In the case of a rotation, the bit coming out still goes into the carry. However, the bit coming in is the previous value which was in the carry bit. This corresponds to a 9-bit rotation. It is often desirable to have a true 8-bit rotation where the bit coming in on one side is the one falling from the other side. This is not provided on most microprocessors but is available on the Z80 (see Figure 4.1).
Finally, when shifting a word to the right, it is convenient to have one more type of shift, called a sign extension or an "arithmetic shift right." When doing operations on two's complement numbers, particularly when implementing floating-point routines, it is often necessary to shift a negative number to the right. When shifting a two's complement number to the right, the bit which must come in on the left side should be a "1" (the sign should get repeated as many times as needed by successive shifts). This is the arithmetic shift right.
Fig. 4.1: Shift and Rotate
The test instruction will test bits in the specified register for "0" or "1", or combinations. At a minimum, it must be possible to test the flags register. It is, therefore, desirable to have as many flags as possible in this register. In addition, it is convenient to be able to test for combinations of such bits with a single instruction. Finally, it is desirable to be able to test any bit position in any register, and to test the value of a register compared to the value of any other register (greater than, less than, equal). Microprocessor test instructions are usually limited to testing single bits of the flags register. The Z80, however, offers better facilities than most.

____________

EXERCISE AIM
Using the passage on shift, rotate, and test instructions, explain in one to three sentences why a rotation through the carry corresponds to a 9-bit rotation.

LISTED ENTRIES
____________

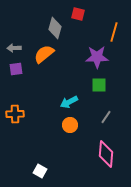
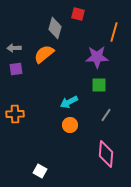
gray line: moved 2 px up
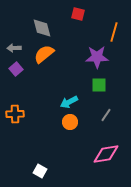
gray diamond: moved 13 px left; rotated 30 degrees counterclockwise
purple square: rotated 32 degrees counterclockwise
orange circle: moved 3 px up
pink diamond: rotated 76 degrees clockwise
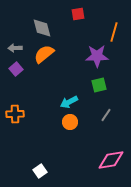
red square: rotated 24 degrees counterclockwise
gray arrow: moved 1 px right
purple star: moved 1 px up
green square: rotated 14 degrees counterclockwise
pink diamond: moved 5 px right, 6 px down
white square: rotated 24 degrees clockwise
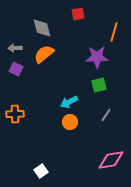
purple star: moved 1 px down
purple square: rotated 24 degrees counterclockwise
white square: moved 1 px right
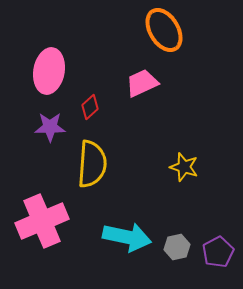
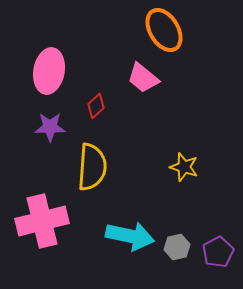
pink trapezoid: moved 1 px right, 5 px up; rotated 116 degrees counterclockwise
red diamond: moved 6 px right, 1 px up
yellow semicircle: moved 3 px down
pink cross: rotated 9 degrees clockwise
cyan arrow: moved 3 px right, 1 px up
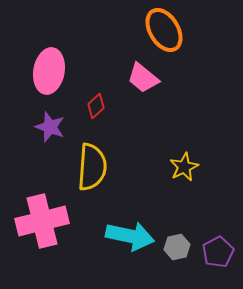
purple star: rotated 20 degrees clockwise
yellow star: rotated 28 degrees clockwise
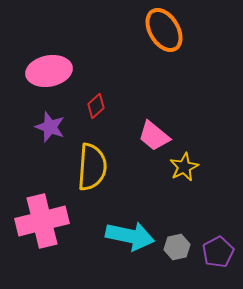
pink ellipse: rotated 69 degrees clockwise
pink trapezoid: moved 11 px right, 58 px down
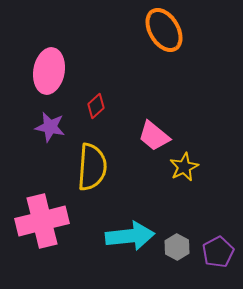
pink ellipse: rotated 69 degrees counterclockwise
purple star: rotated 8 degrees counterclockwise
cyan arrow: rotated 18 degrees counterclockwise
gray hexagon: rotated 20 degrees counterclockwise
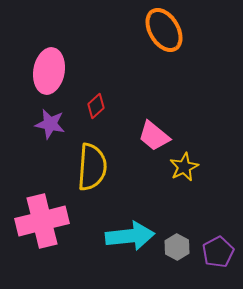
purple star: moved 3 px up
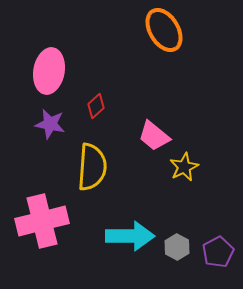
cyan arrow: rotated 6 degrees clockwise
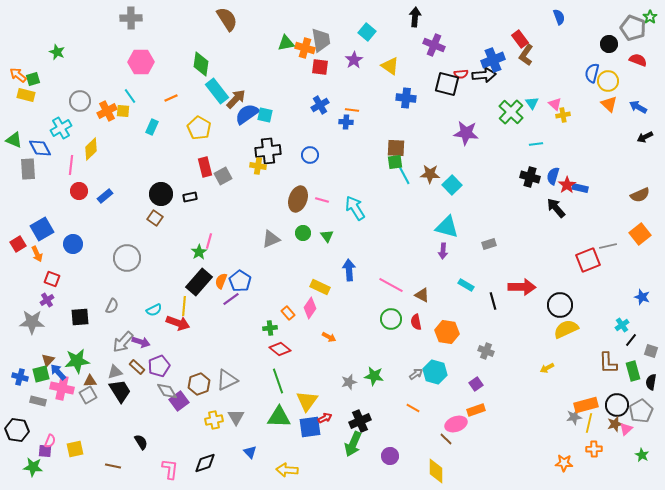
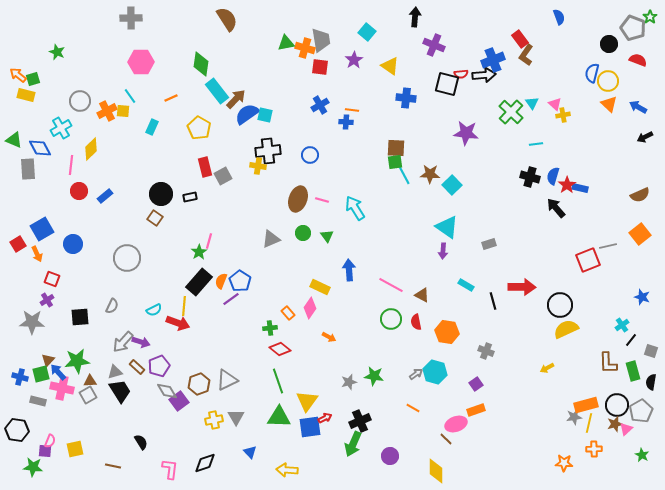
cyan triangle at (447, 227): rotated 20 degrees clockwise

____________

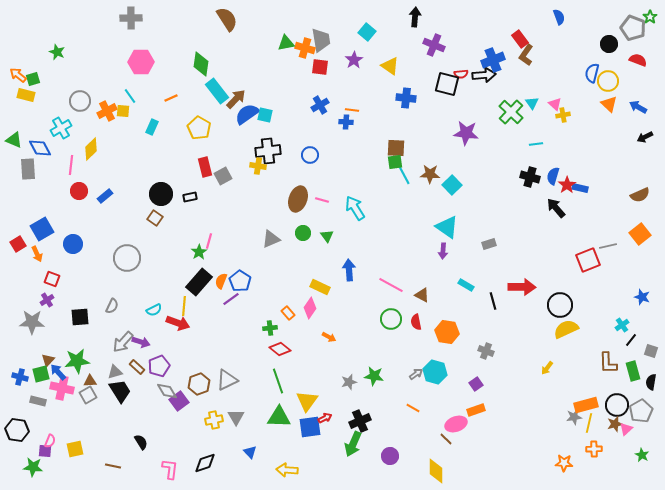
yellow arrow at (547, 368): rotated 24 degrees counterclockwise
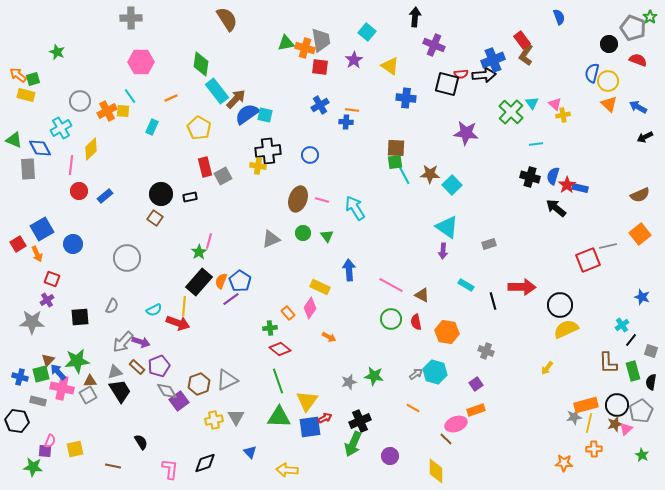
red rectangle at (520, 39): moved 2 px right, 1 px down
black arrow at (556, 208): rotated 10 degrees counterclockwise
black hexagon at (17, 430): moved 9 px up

____________

RESULT BELOW
In such a rotation, the bit coming out of the word goes into the carry. The bit coming in is the value that was previously in the carry bit. The carry therefore joins the 8 bits of the word in the rotation.